§ **Task directions**:
Please repeat the whole listing exactly, but leave the pictures out.

§ **Material to process**:
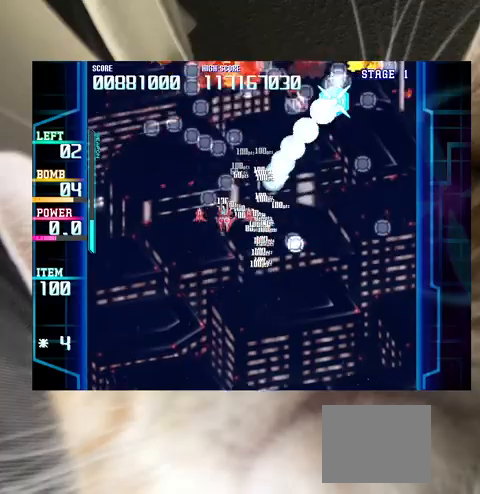
Gameplay with keyboard; each line is a JSON object with the keys held at the frame after it. "events" lists presses ("down") and releases ("up") of "a", "c", "ctrl", "d", "down", "f", "left", "right", "s", "shift", "up", "v", "x" and "z" between this image and that frame as [ms after this image, input, new state], when the widget could be followed in between. No other keys are recorded. Mouse input is not recorded.
{"keys": ["right"], "events": [[133, "left", "up"], [133, "z", "down"], [267, "right", "down"], [267, "up", "up"], [333, "z", "up"], [433, "down", "down"], [500, "down", "up"]]}
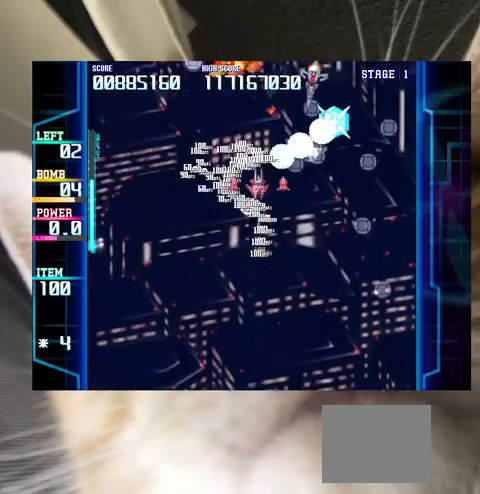
{"keys": ["down"], "events": [[67, "z", "down"], [167, "z", "up"], [333, "left", "down"], [333, "right", "up"], [333, "z", "down"], [400, "down", "down"], [433, "left", "up"], [433, "z", "up"]]}
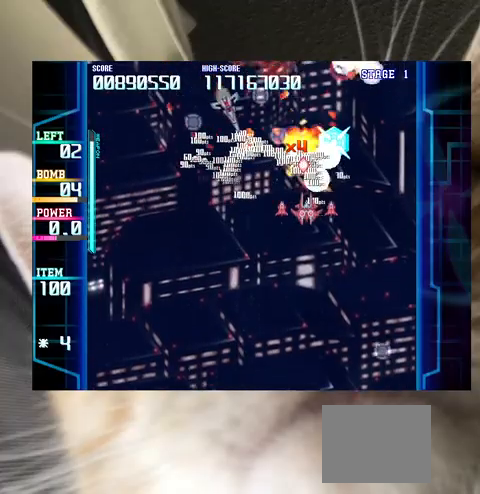
{"keys": ["down", "left"], "events": [[33, "right", "down"], [33, "z", "down"], [267, "right", "up"], [367, "z", "up"], [433, "left", "down"]]}
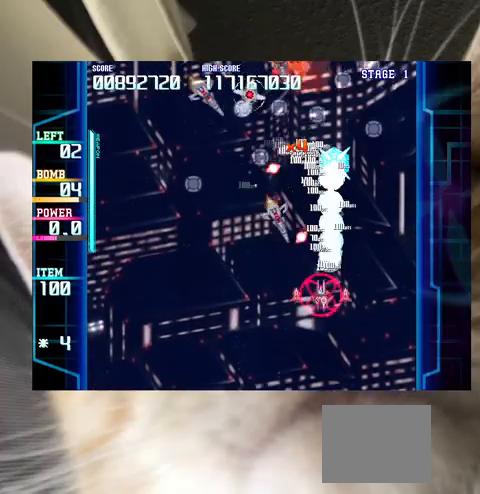
{"keys": ["up", "z"], "events": [[267, "c", "down"], [267, "down", "up"], [333, "c", "up"], [433, "up", "down"], [433, "z", "down"], [467, "left", "up"]]}
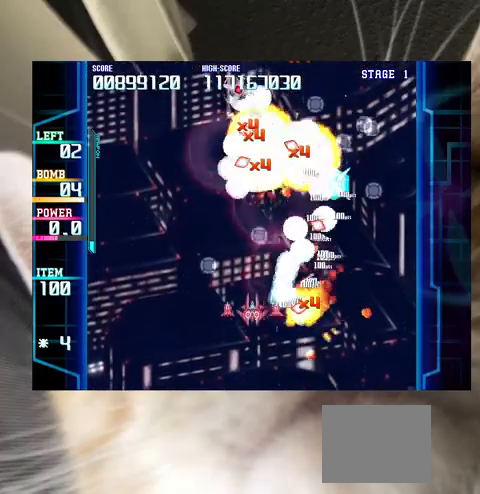
{"keys": ["left", "z"], "events": [[300, "up", "up"], [433, "left", "down"]]}
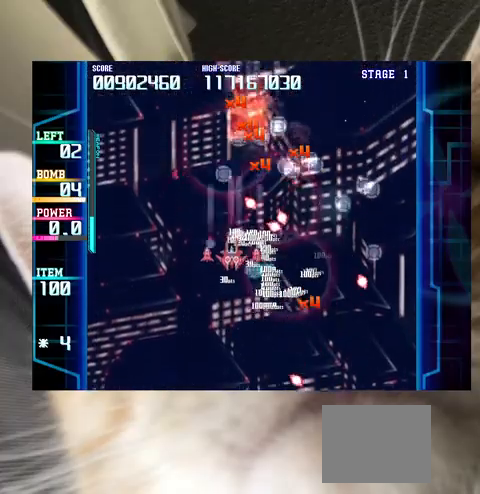
{"keys": ["down", "right"], "events": [[33, "left", "up"], [33, "up", "down"], [133, "left", "down"], [200, "left", "up"], [267, "right", "down"], [367, "up", "up"], [433, "down", "down"], [433, "z", "up"]]}
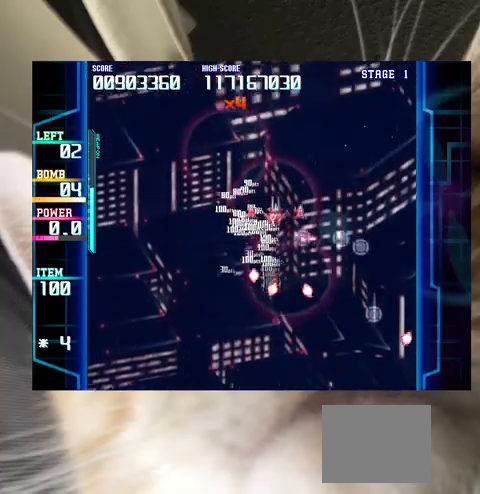
{"keys": ["down", "left"], "events": [[367, "left", "down"], [367, "right", "up"], [467, "left", "up"], [500, "left", "down"]]}
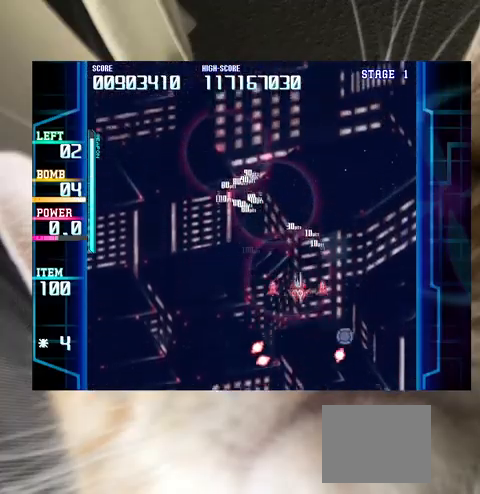
{"keys": ["up"], "events": [[100, "left", "up"], [200, "down", "up"], [300, "left", "down"], [333, "up", "down"], [433, "left", "up"]]}
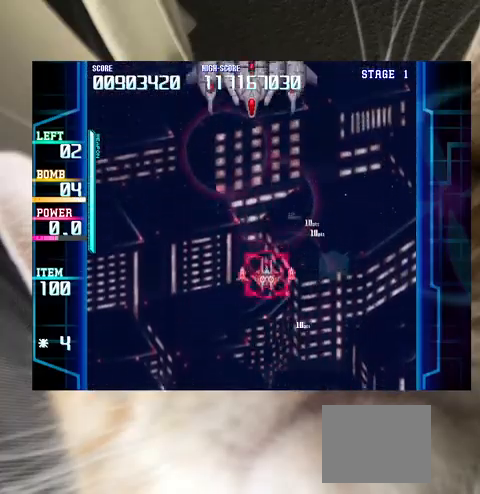
{"keys": ["z"], "events": [[167, "c", "down"], [200, "c", "up"], [267, "left", "down"], [300, "z", "down"], [367, "left", "up"], [367, "up", "up"]]}
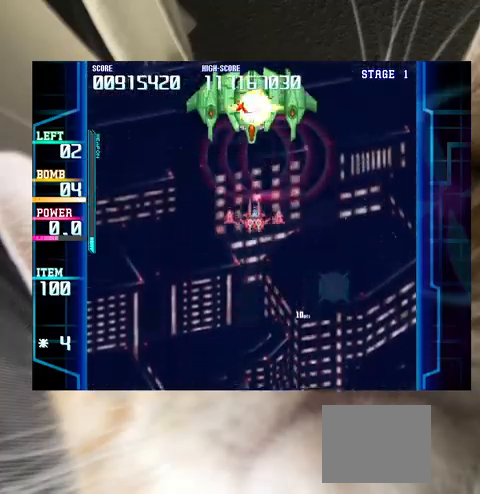
{"keys": ["down"], "events": [[233, "z", "up"], [267, "down", "down"], [267, "left", "down"], [333, "down", "up"], [333, "left", "up"], [500, "down", "down"]]}
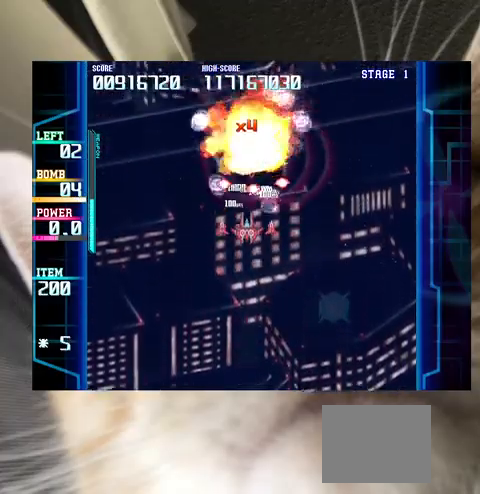
{"keys": ["right", "up"], "events": [[100, "left", "down"], [133, "down", "up"], [133, "left", "up"], [367, "right", "down"], [367, "up", "down"]]}
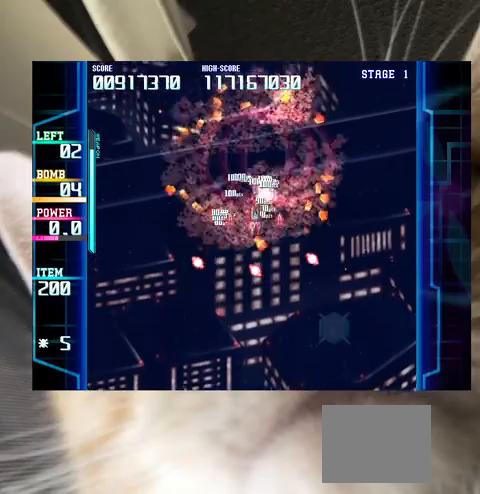
{"keys": ["left"], "events": [[33, "right", "up"], [67, "left", "down"], [100, "up", "up"]]}
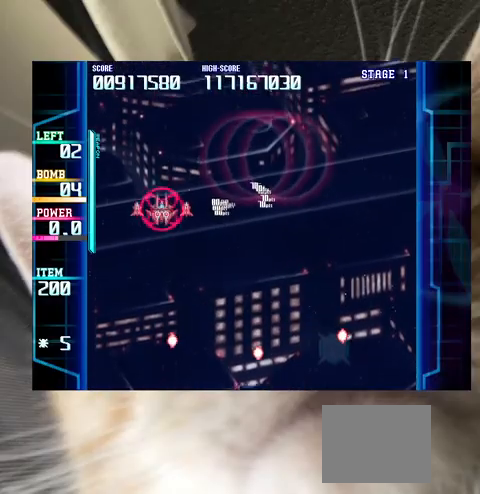
{"keys": [], "events": [[33, "left", "up"], [400, "c", "down"], [500, "c", "up"]]}
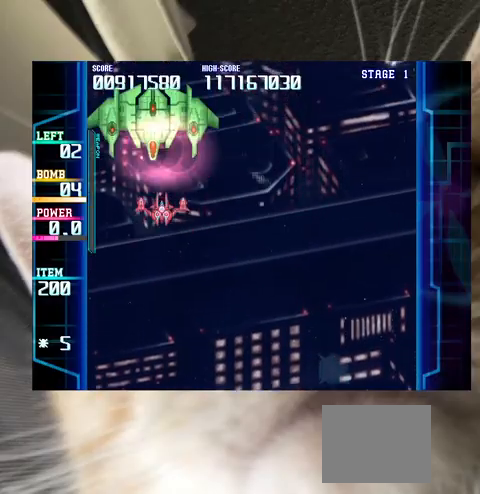
{"keys": ["z"], "events": [[100, "down", "down"], [200, "down", "up"], [200, "z", "down"], [300, "down", "down"], [300, "right", "down"], [367, "down", "up"], [367, "right", "up"]]}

§ **Answer box**:
Gameplay with keyboard; each line is a JSON object with the keys held at the frame after it. "events" lists presses ("down") and releases ("up") of "a", "c", "ctrl", "d", "down", "f", "left", "right", "s", "shift", "up", "v", "x" and "z" between this image and that frame as [ms after this image, input, new state], when the widget could be followed in between. No other keys are recorded. Mouse input is not recorded.
{"keys": ["right"], "events": [[133, "left", "up"], [133, "z", "down"], [267, "right", "down"], [267, "up", "up"], [333, "z", "up"], [433, "down", "down"], [500, "down", "up"]]}
{"keys": ["down"], "events": [[67, "z", "down"], [167, "z", "up"], [333, "left", "down"], [333, "right", "up"], [333, "z", "down"], [400, "down", "down"], [433, "left", "up"], [433, "z", "up"]]}
{"keys": ["down", "left"], "events": [[33, "right", "down"], [33, "z", "down"], [267, "right", "up"], [367, "z", "up"], [433, "left", "down"]]}
{"keys": ["up", "z"], "events": [[267, "c", "down"], [267, "down", "up"], [333, "c", "up"], [433, "up", "down"], [433, "z", "down"], [467, "left", "up"]]}
{"keys": ["left", "z"], "events": [[300, "up", "up"], [433, "left", "down"]]}
{"keys": ["down", "right"], "events": [[33, "left", "up"], [33, "up", "down"], [133, "left", "down"], [200, "left", "up"], [267, "right", "down"], [367, "up", "up"], [433, "down", "down"], [433, "z", "up"]]}
{"keys": ["down", "left"], "events": [[367, "left", "down"], [367, "right", "up"], [467, "left", "up"], [500, "left", "down"]]}
{"keys": ["up"], "events": [[100, "left", "up"], [200, "down", "up"], [300, "left", "down"], [333, "up", "down"], [433, "left", "up"]]}
{"keys": ["z"], "events": [[167, "c", "down"], [200, "c", "up"], [267, "left", "down"], [300, "z", "down"], [367, "left", "up"], [367, "up", "up"]]}
{"keys": ["down"], "events": [[233, "z", "up"], [267, "down", "down"], [267, "left", "down"], [333, "down", "up"], [333, "left", "up"], [500, "down", "down"]]}
{"keys": ["right", "up"], "events": [[100, "left", "down"], [133, "down", "up"], [133, "left", "up"], [367, "right", "down"], [367, "up", "down"]]}
{"keys": ["left"], "events": [[33, "right", "up"], [67, "left", "down"], [100, "up", "up"]]}
{"keys": [], "events": [[33, "left", "up"], [400, "c", "down"], [500, "c", "up"]]}
{"keys": ["z"], "events": [[100, "down", "down"], [200, "down", "up"], [200, "z", "down"], [300, "down", "down"], [300, "right", "down"], [367, "down", "up"], [367, "right", "up"]]}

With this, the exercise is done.